## Material to process
****

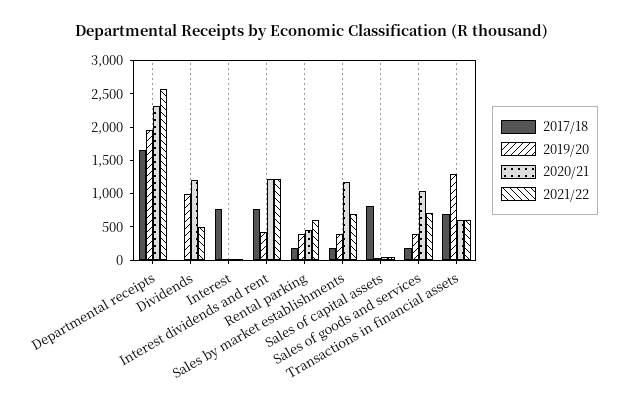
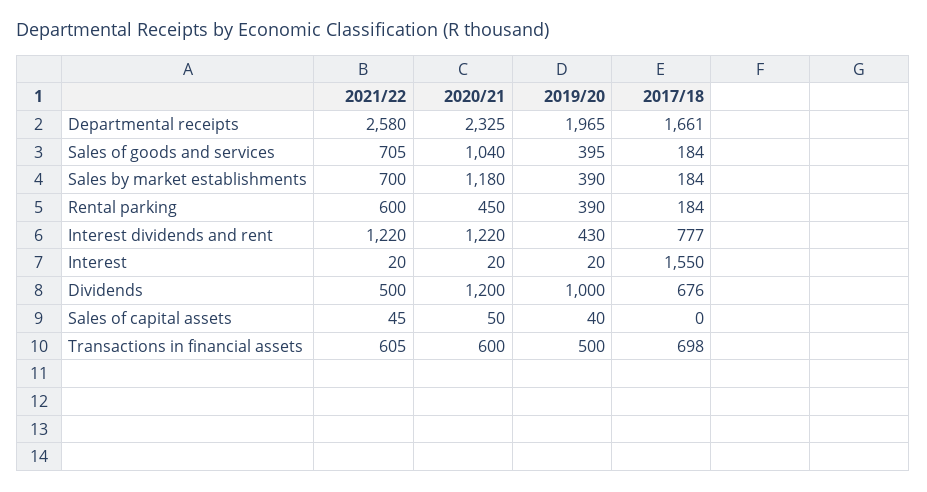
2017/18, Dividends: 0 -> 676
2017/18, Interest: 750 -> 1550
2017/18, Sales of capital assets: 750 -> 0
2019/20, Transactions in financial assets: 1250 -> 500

****

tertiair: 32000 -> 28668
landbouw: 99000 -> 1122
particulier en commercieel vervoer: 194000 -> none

****

## Exercise
Pull every line containing the word "assets" out of the entries above.

## Problem solution
2017/18, Sales of capital assets: 750 -> 0
2019/20, Transactions in financial assets: 1250 -> 500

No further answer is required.